Fuzzing me wrong — How QuickCheck destroyed my favourite theory

Posted on January 30, 2021 by Thomas Mahler


Quite a while back I wrote a larger article on the algebraic foundation of software patterns which also covered the MapReduce algorithm.

During the research digged out a paper on algebraic properties of distributed big data analytics, which explained that a MapReduce will always work correctly when the intermediate data structure resulting from the map-phase is a Monoid under the reduce-operation.

For some reason, I was not convinced that this Monoid-condition was enough, because all the typical examples like word-frequency maps are even commutative Monoids under the respective reduce operation.

So I came up with the following personal theory:

Only if the intermediate data structure resulting from the map-phase is a commutative Monoid under the reduce-operation, then a parallel MapReduce will produce correct results.

I tried to validate this property using the QuickCheck test framework.

Interestingly the QuickCheck tests failed! This finally convinced me that my theory was wrong, and after a little deeper thought, I could understand why.

I was impressed with the power of QuickCheck, so I thought it would be a good idea to share this lesson in falsification.

The code shown in this blog is also available on GitHub

Commutative Monoids

In abstract algebra, a monoid is a set equipped with an associative binary operation and an identity element.

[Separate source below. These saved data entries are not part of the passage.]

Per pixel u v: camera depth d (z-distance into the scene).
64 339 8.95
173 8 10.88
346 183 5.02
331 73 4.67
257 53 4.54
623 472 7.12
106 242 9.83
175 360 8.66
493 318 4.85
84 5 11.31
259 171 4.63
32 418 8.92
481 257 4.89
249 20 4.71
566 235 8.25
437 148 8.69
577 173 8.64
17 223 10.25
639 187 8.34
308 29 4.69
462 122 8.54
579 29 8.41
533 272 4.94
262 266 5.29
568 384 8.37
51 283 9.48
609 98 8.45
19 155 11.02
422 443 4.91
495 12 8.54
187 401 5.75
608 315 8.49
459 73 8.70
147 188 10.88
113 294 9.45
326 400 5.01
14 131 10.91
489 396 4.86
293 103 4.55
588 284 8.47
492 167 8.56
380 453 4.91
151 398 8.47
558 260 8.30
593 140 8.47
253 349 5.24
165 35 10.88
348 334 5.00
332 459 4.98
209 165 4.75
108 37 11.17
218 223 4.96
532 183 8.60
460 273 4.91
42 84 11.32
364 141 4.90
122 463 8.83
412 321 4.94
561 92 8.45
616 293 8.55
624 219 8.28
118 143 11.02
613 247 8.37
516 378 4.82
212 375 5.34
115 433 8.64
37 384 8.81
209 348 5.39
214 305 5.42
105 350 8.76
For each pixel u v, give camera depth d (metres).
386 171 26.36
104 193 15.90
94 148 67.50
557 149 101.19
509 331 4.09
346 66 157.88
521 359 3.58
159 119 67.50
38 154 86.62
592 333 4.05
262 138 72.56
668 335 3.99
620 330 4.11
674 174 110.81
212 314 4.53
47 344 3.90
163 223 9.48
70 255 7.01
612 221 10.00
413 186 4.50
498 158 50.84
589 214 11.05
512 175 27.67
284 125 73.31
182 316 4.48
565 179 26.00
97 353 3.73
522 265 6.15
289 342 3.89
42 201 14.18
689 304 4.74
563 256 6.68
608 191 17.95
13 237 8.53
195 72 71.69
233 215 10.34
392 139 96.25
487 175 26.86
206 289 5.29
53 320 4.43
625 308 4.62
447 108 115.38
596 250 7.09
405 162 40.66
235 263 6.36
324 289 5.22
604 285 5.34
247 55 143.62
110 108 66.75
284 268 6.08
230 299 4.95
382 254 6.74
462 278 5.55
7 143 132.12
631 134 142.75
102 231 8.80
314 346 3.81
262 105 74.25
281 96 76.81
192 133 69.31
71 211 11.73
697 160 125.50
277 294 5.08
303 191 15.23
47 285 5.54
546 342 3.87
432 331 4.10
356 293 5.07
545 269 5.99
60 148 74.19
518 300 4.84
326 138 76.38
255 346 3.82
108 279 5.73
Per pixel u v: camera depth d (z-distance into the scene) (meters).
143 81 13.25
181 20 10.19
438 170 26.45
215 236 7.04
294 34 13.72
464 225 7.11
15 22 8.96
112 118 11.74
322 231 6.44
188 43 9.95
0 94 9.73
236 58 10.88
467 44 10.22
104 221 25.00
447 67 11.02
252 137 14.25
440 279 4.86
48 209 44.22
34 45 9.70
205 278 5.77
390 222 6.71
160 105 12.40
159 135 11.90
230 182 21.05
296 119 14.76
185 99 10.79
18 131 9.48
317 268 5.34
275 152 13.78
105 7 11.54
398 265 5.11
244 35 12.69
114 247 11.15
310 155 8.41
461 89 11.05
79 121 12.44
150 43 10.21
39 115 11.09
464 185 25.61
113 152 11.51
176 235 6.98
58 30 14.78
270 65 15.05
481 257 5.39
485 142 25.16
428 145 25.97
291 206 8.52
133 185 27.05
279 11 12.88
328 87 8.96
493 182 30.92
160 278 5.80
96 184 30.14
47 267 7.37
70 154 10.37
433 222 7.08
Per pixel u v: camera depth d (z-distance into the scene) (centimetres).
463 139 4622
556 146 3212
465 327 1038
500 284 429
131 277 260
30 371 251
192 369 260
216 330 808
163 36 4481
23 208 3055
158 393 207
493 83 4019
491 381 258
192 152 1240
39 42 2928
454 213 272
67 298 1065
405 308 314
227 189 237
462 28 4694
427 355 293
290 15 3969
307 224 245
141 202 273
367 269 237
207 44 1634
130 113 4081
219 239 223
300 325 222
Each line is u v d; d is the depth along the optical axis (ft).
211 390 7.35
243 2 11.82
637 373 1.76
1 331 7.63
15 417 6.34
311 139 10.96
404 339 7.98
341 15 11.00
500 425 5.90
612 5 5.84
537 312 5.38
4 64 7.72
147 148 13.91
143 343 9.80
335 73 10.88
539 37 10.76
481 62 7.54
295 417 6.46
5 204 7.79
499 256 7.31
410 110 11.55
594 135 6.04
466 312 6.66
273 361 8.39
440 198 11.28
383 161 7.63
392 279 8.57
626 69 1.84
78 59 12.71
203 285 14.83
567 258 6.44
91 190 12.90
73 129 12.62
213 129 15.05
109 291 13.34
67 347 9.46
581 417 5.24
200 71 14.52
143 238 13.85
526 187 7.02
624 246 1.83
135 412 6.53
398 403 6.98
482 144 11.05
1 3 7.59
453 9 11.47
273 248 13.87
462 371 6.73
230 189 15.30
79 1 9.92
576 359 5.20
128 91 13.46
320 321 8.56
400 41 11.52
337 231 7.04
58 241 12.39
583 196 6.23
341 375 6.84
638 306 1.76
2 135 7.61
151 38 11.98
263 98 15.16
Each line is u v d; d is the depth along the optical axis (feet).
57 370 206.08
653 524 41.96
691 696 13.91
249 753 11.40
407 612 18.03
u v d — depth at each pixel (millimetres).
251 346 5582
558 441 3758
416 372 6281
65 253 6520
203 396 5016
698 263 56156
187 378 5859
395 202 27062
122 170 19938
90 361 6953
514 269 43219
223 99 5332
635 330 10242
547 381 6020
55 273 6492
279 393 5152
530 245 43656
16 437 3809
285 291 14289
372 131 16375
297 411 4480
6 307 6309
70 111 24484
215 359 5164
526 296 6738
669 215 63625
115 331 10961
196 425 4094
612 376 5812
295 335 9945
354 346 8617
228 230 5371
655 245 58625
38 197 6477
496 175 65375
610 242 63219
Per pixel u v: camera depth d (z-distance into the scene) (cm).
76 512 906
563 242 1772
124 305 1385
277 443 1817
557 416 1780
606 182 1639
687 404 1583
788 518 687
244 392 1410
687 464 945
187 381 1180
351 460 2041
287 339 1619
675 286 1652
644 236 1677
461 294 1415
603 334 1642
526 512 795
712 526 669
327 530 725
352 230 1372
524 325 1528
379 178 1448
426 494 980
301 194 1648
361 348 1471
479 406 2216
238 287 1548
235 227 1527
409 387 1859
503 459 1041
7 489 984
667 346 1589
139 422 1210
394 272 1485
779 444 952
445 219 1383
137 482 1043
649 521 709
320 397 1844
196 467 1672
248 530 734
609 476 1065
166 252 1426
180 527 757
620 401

The simplest example for a commutative Monoid is \((\mathbb{N}_0, +, 0)\): the natural numbers under addition with \(0\) as the identity (or neutral) element. We can use QuickCheck to verify that indeed the Monoid laws plus commutativity are maintained.

If we want to use GHC.Natural type to represent natural numbers, we first have to make Natural instantiate the Arbitrary type class which is used by QuickCheck to automatically generate test data:

import           Test.QuickCheck (Arbitrary, arbitrary, NonNegative (..))
import           GHC.Natural     (Natural, naturalFromInteger)

instance Arbitrary Natural where
  arbitrary = do
    NonNegative nonNegative <- arbitrary
    return $ naturalFromInteger nonNegative

Now we can start to write our property based tests. For algebraic structures it is straightforward to come up with properties: we just write the required laws (associativity, 0 is identity element and commutativity) as properties.

I am using Hspec as a wrapper around QuickCheck as it provides a very nice testing DSL which makes it easy to read the code and the output of the test suite:

import           Test.Hspec

spec :: Spec
spec = do
  describe "The Monoid 'Natural Numbers under Addition'" $ do
    it "is associative" $
      property $ \x y z -> ((x + y) + z) `shouldBe` ((x + (y + z)) :: Natural)
    it "has 0 as left and right identity element" $
      property $ \x -> (x + 0 `shouldBe` (x :: Natural)) .&&. (0 + x `shouldBe` x)
    it "is commutative" $
      property $ \x y -> x + y `shouldBe` (y + x :: Natural)

The output of these tests will be as follows:

  The Monoid 'Natural Numbers under Addition'
    is associative
      +++ OK, passed 100 tests.
    has 0 as identity (or neutral) element
      +++ OK, passed 100 tests.
    is commutative
      +++ OK, passed 100 tests.

So behind the scenes, QuickCheck has generated test data for 100 tests for each property under test. For all these data the test cases passed.

This is definitely not a proof. But it gives us some confidence that our math text-books are correct when giving Natural Numbers under addition as an example for a commutative Monoid.

OK, that was easy! Now let’s move to non-commutative Monoids.

Non-commutative Monoids

Strings (or any other Lists) under concatenation are a typical example. It’s easy to see that "hello" ++ ("dear" ++ "people") equals "(hello" ++ "dear") ++ "people", but that "hello" ++ "world" differs from "world" ++ "hello".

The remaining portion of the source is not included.